For my use case, I am splitting up TV shows that have multiple episodes contained within 1 file. In these cases, the break between the episodes almost always occurs within a twenty-second window in the file.

Knowing this, I was able to do a slight alteration to your script to increase the precision and (almost always) only return one split.


Select-String 'black_start:.*black_end:' $logfile | % { 


Select-String 'black_start:6[89].*' $logfile | % {

For example. I know my desired break is between 11:20 and 11:40 in the video, so this detects all black screen matches between 680s (11m20s) and 699s(11m39s).

I then upped the $dur variable to 0.2, as some of these transitions are really tight, and I should only be getting one result.

Seems to be working smoothly so far.

  • Cool, thanks for sharing.
    – Ryan
    Mar 25, 2021 at 18:38
  • 1
    Wound up working mostly well, probably got 80% of the splits. Had a few that caught 2 spots of black, had a few that missed the break (break was less than 1/10th of a second), and somewhere the break between the eps were in a different spot. Mar 26, 2021 at 21:13

I hope I'm wrong, but I don't think what your asking is possible. It might be possible while re-encoding video, but as a "simple lossless slice" I do not know of any way.

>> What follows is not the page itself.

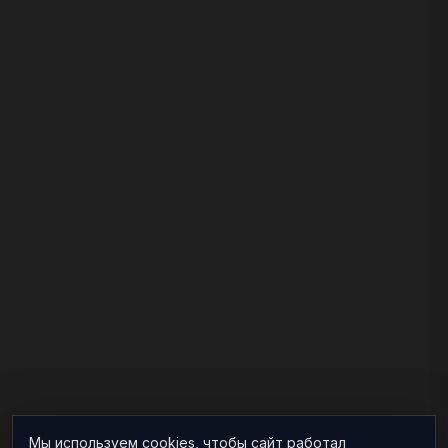
Мы используем cookies, чтобы сайт работал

Many video editing programs will have an auto analyze feature or something equivalent that may be able to split up your videos on the black frames but this will require re-encoding of the video.

Good luck!

  • It's absolutely possible. You can slice video in a lossless way without problems (e.g. with the segment muxer in ffmpeg, see also the ffmpeg wiki on cutting video). Any decent video editing program should be able to do it. The only issue is detecting scene changes.
    – slhck
    Dec 25, 2013 at 9:35
  • 1
    Actually you can't. The biggest problems might be keyframes. All clips need to start with a keyframe to be able to be rendered properly at playback of even in editing tools. If black frames don't start with keyframes then there's going to be incompatibility while using lossless cuts.